What was I really getting out of this? Kim wouldn’t know me from Adam, so we don’t have much in the way of connection. My handful of followers outside of my real life friends were not likely to care about my like, and even they would only make fun of me for it.
The same could be said for a majority of my social media activity. I don’t post much, and my consumption has little impact on my life besides killing time. Would it matter if I just deleted it all, and would anyone notice if I disappeared from the virtual community? I aimed to find out.
I resolved to delete, or at least attempt to delete, the vast majority of my social media. The only outlets I would keep, are what I needed for school or work.
Once that was done, I would avoid communicating with anyone via virtual means. This included pms over websites, as well as text messages and phone calls. I was gonna get unplugged!
The first challenge came when I realized the sheer magnitude of social media that I was involved with. I had a lot of garbage to take out it seemed.
There were the obvious sites such as Twitter, Instagram, Facebook, etc. But what exactly was the criteria for a resource to be considered social media?
The definition that I chose to go with, since “what is social media” seems to be a matter of some debate, was a part of the Oxford dictionary’s definition of social networking “dedicated websites and applications to interact with other users, or to find people”.
As such, the total number of mediums I attempted to purge was 38, covering 47 accounts, With 41 successful deletions.
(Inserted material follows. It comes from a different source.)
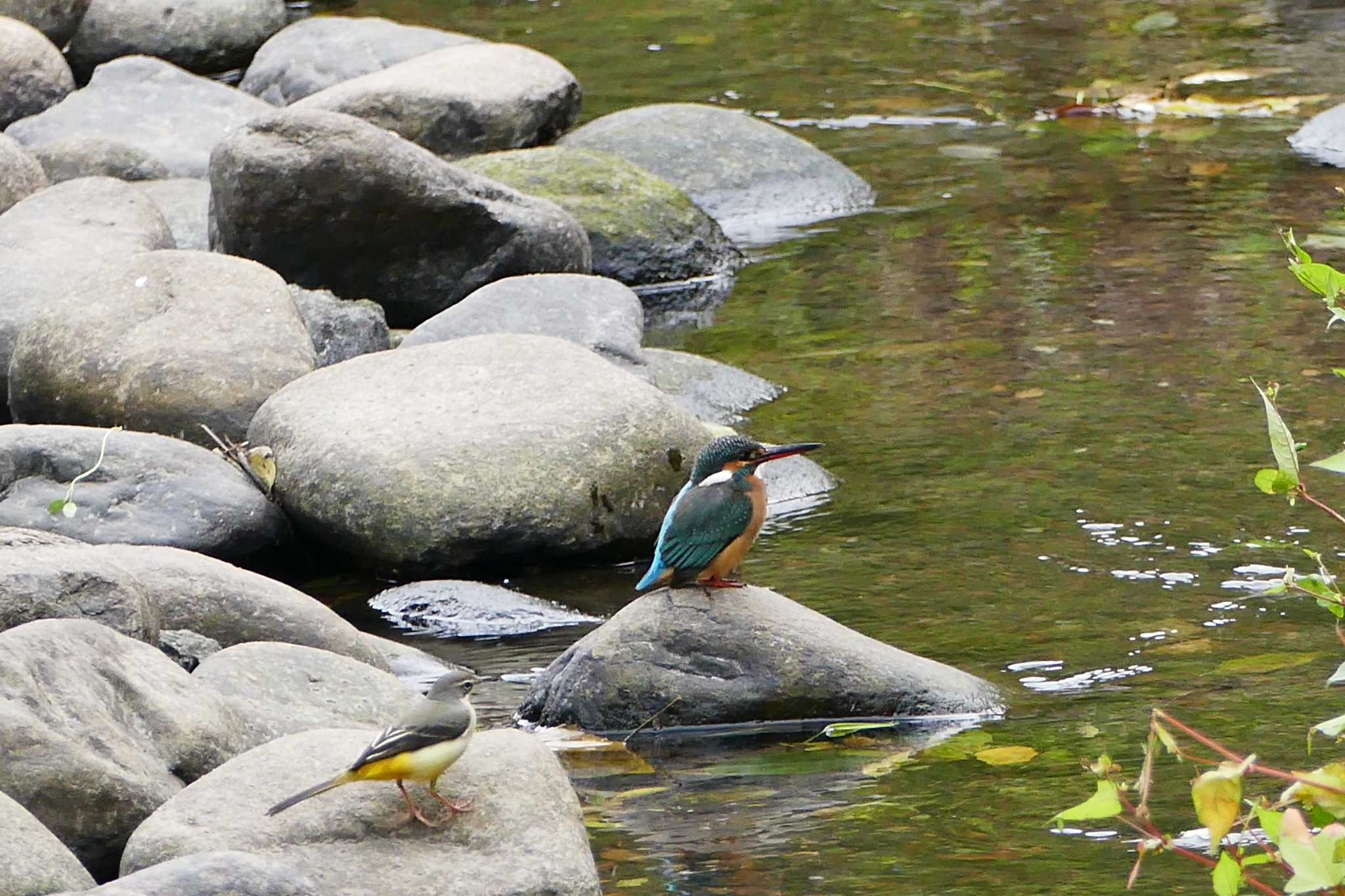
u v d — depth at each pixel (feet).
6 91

I was unable to do away with several accounts for some pretty frustrating reasons. For example, according to every resource I could find It is impossible to delete a Youtube account without also deleting your Google account . This is because your profile, and thus your Youtube, is created automatically when you create an account for any google service, so the two are one in the same.
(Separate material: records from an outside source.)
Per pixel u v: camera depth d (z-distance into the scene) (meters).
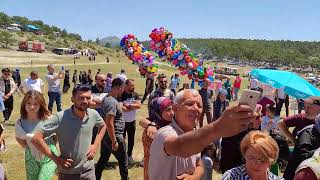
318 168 2.77
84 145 4.50
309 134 4.32
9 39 123.31
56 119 4.44
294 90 10.85
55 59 86.50
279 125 5.64
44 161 4.79
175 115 2.88
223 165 5.35
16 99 19.38
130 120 8.13
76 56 101.94
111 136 6.14
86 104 4.42
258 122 5.00
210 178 5.02
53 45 148.12
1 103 9.88
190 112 2.80
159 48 16.61
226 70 88.56
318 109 5.29
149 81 18.77
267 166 2.90
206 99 10.35
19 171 7.67
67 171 4.47
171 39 16.47
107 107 6.11
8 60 71.62
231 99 24.27
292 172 4.39
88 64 75.06
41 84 11.22
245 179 2.97
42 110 4.89
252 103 1.60
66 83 24.70
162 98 4.11
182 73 16.84
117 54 153.12
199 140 1.74
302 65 188.25
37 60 78.25
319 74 160.25
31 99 4.80
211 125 1.68
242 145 2.98
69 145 4.45
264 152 2.84
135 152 9.51
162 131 2.84
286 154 5.58
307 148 4.25
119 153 6.54
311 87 11.13
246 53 192.12
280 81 11.05
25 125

Meaning that the Gmail I needed to keep for work and school came with a lot of baggage. Namely a video service, a music service, a GPS, a web browser, a data storage system, and lastly, the email that I actually needed the account for.
Outside of this, and a few other exceptions, I was completely unplugged. I was feeling good… for a short while at least.
It only took an hour after I had finished deleting everything for the first wave of text messages to come in. My friends had just tried to message me on Discord, and found that my account was no longer there.
They were very worried. I have had issues with depression in the past and they had come to the conclusion that I was trying to push those close to me away as a means of dissociating.
My best friend, Bobby, even thought that I may be preparing to kill myself, and was cautioning that if I didn’t respond soon, that he would be contacting 911 to conduct a welness check on me.
I was touched.
I was also terrified.
I, of course, had to tell them what I was doing for their sake’s, even if I was breaking a rule. My friends understood, but still berated me for making them worry. They truly saw my going offline as a pretty big deal; and why shouldn’t they?
We primarily communicate with one another via discord. I’d like to think that we’d still be friends if I was completely offline, but I don’t think I’d be able to make the hour long trip to their places on a regular basis. If it weren’t for Discord, we would have drifted apart years ago.
I received various other messages from friends and family checking in to make sure I was okay. Some family members thought that I was attempting to go off grid, or do a social cleanse. A sort of cocoon into a butterfly thing, where I delete all my social media and make new ones .My sister even thought that I was trying to cut her out of my life. Which of course is ridiculous.
I feel that this reaction in particular is indicative of newer generations attitudes of social media and digitally assisted communication. We see it as a requirement to participate in society, when really it’s not.
Outside of not being able to talk with my friends and family as much as I wanted, the social media free life was rather nice.
I was able to focus on my hobbies more, talked with those around me more frequently, an even started going outside every once in a while.
In fact, I don’t think I will be returning to a majority of the sites I left, there doesn’t seem to be a need to.
Sure, I won’t be as up to date on current events or memes, but I find that stuff is getting less and less important to me as I age.